**TEXTE À EXAMINER:**
═══
Élevé dans la religion réformée par sa mère, ayant fait son apprentissage en tant que soldat sous les ordres de Maurice de Nassau, aux Pays-Bas. Il est un des gentilshommes français qui, en 1606, se jettent dans Bergues lorsque les Espagnols assiégèrent cette place.
En 1615, il rallie le parti de Henri II de Bourbon, prince de Condé dans sa révolte contre le roi. Cette guerre civile est promptement terminée.
Pardons et massacres
En 1621, quand recommencent les guerres de religion, Soubise prend le commandement des huguenots des provinces du Poitou, de la Bretagne, et d'Anjou, sous la direction de l'assemblée de La Rochelle ; Soubise combat à l'ouest et le long de la côte tandis que son frère aîné commande sur terre et dans le sud de la France.
En 1621, Louis XIII se décide brusquement à marcher en personne contre Soubise retranché dans Saint-Jean-d'Angély.
═══
**MATÉRIEL:**
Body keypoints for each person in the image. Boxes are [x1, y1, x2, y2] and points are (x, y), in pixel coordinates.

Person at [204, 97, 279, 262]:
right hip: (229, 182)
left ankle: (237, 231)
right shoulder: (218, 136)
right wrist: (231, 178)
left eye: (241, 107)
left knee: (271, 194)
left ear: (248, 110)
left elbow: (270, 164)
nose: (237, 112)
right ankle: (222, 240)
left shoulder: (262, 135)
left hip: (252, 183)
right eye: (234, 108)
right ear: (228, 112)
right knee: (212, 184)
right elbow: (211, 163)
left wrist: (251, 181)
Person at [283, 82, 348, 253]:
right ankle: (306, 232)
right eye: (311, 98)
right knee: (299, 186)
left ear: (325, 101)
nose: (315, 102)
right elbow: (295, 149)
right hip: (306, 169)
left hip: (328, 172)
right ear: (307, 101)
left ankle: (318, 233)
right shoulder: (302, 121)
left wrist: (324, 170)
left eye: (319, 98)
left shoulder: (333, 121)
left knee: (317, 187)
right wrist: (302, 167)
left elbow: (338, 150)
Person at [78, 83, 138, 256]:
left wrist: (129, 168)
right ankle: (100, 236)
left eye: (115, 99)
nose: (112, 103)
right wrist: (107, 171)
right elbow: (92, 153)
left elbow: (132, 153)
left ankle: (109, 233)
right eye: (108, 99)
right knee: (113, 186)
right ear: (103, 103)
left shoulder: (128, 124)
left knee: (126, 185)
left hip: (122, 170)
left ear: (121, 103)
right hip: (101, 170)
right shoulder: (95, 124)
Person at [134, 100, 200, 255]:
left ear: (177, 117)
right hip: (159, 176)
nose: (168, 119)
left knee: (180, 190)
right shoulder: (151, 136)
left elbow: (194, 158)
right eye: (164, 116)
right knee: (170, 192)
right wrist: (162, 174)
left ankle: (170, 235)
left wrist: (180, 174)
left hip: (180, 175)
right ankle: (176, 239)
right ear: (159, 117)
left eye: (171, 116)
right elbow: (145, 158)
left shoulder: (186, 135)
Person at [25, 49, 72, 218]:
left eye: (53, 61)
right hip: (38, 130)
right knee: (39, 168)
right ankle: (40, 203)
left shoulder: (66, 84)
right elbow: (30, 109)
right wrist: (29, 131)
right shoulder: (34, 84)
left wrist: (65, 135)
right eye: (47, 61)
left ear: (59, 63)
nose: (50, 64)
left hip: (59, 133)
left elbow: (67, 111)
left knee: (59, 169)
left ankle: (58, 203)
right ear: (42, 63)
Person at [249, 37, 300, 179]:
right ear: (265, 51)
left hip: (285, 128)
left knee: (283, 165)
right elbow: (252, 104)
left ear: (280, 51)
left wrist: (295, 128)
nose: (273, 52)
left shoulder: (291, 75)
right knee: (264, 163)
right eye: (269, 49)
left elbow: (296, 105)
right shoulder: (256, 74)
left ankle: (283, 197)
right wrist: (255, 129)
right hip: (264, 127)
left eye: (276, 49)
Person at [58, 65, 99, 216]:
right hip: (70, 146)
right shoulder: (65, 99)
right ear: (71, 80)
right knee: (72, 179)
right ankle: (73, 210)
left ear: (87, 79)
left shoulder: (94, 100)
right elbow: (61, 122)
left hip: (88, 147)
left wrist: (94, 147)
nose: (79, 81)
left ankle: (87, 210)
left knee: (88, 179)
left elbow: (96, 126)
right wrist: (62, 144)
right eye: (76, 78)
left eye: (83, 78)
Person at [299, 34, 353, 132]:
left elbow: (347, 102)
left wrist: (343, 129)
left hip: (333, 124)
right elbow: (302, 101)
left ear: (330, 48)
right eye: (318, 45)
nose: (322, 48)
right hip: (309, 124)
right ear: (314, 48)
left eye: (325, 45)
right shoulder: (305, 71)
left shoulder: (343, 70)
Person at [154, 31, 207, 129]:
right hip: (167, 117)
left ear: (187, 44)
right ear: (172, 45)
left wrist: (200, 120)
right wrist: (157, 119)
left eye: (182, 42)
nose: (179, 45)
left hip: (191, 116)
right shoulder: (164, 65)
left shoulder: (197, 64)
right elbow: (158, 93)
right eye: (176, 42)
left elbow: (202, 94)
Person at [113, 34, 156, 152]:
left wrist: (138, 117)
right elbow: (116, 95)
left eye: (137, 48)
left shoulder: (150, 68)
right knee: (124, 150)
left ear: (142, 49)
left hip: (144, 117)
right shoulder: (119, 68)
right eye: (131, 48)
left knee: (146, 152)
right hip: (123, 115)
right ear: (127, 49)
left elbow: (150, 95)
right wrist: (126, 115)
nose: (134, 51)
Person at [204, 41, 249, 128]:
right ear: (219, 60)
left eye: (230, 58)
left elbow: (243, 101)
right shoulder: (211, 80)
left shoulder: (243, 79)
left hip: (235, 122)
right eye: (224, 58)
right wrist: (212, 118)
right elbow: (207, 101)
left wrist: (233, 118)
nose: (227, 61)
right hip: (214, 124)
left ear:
═══
**VOTRE TÂCHE:** Écrivez la suite du texte sur Soubise et les guerres de religion, en partant de sa dernière phrase.

**RÉPONSE ATTENDUE:**
Les chroniqueurs racontent qu'un héraut d'armes se présenta aux portes de la ville, et sans se découvrir, dit à Soubise[2] :
« À toi Benjamin de Rohan ; le roi ton souverain seigneur et le mien, te commande de lui ouvrir les portes de sa ville de Saint-Jean-d'Angeli, pour y entrer avec son armée. À faute de quoi je te déclare criminel de lèse-majesté au premier chef, roturier toi et ta postérité, tous tes biens confisqués : que les maisons seront rasées de toi et de tous ceux qui t'assisteront.
— Je ne puis répondre que comme soldat, répliqua Soubise, qui était resté couvert.
— Tu ne dois répondre ni comme soldat ni comme capitaine, reprit le héraut, avant que tu sois dans ton devoir : sache que quand je te parle au nom du roi, ton seigneur et le mien, tu dois avoir le chapeau à la main.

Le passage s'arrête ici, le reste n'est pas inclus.